Since its the best fit for what we want, I decided to go ahead with just using Ansible and figuring out the cons through other methods.

Ansible runs on a remote server via SSH

The ansible part of the Github Action is divided into two parts: Add login method for the server, Run ansible playbook

Adding login method for server: Since I do understand basic OPSec, I have disabled SSH login for the server through a password/username. This reduces chances that someone bruteforces the credentials. Login is only possible through whitelisted public keys. I generated a keypair to be used by Ansible and added the key as a Github Secret.

Now we need to import and configure ansible to use this key, this was easiest with just using a Github Action job that runs on an Ubuntu image, giving me a bash shell to just perform my commands.

The job first creates a .ssh folder and adds the previously mentioned key there. Access is modified to allow the action agent to access it, the eval "$(ssh-agent -s)" ensures the agent is running. Then ssh-add will add the key to the keychain for SSH access.
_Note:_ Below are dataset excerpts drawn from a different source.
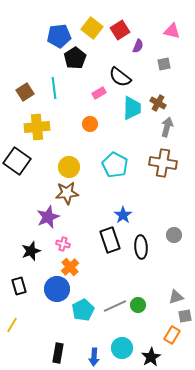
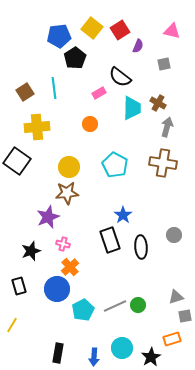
orange rectangle at (172, 335): moved 4 px down; rotated 42 degrees clockwise
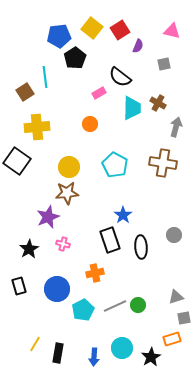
cyan line at (54, 88): moved 9 px left, 11 px up
gray arrow at (167, 127): moved 9 px right
black star at (31, 251): moved 2 px left, 2 px up; rotated 12 degrees counterclockwise
orange cross at (70, 267): moved 25 px right, 6 px down; rotated 30 degrees clockwise
gray square at (185, 316): moved 1 px left, 2 px down
yellow line at (12, 325): moved 23 px right, 19 px down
Run ansible playbook: Once the dependency has been installed on the ubuntu image (In Github Action Job). We need to disable host key checking (it was just more work to implement :P). Since the server might actually be down or the config borked, We run a ping test first.

Once the ping test is successful, ansible-playbook can be run. The hosts that this is run on is defined in the hosts, if we decide to have multiple servers in the future, simply define them in the hosts file and the deployment will be performed on all hosts.

Additionally, the ansible-playbook needs access to the private docker repository. The access credentials are defined in the Github Actions and are passed on as an env variable while running the playbook. The docker-tag defines the image to be deployed, this is fetched and passed by using the ${GITHUB_REF#refs/*/}.

The Ansible-Playbook:

The variables are defined in the beginning of the file, if the port of the image changes, or the name of the image changes, please change it in the ansible-playbook variable definition.

The ansible playbook is divided into two parts: Install dependencies and then Login/Create the Docker container.

Install dependencies: Since the host can change at any time, its best practice to install explicit dependencies needed by the image. This is defined in the ansible install tasks.

Login/Create Docker container: Since the docker image is in a private repository, the ansible-playbook docker_login is first used to login to the docker hub repo. Once the login is successful, we should have access to the image. The docker_container can now be used to define the image to be run on the remote server and the state the image needs to be at at the end of the task. Since there are quite a few things happening here, I will post the code block and describe it below.

- name: Create default containers
      docker_container:
        name: "{{ default_container_name }}{{ item }}"
        image: "{{ default_container_image }}:{{ container_tag }}"
        network_mode: host
        ports:
          - "{{ src_port }}:{{ dest_port }}"
        volumes:
          - /root/melton-app/staticfiles:/code/api/static/
        state: started
        log_driver: loki
        log_options:
          loki-url: http://localhost:3100/api/prom/push
          loki-retries: 5
          loki-batch-size: 400
          loki-external-labels: tag=melton
      with_sequence: count={{ create_containers }}

The image name and container tag is defined in the variable at the start of the playbook. The network_mode is set to host to avoid having to expose ports on top, I was just lazy to lock this down. It also enables easy access to the log-driver. The ports are defined in the variables, and are mapped here - The host port is mapped to the port on the docker container. Since the image contains static images stored on the server, we map the volume to enable persistence over multiple restarts of the docker image. The state of the image is set to started, to ensure its run before the task completion. The log driver is defined in the next step chapter, but we send all logs to loki to manage them. The number of containers to be run on the host is defined by the count, this can be increased if we need loadbalancing.

At the end of this playbook, the image will be run on the remote server and will have the state defined.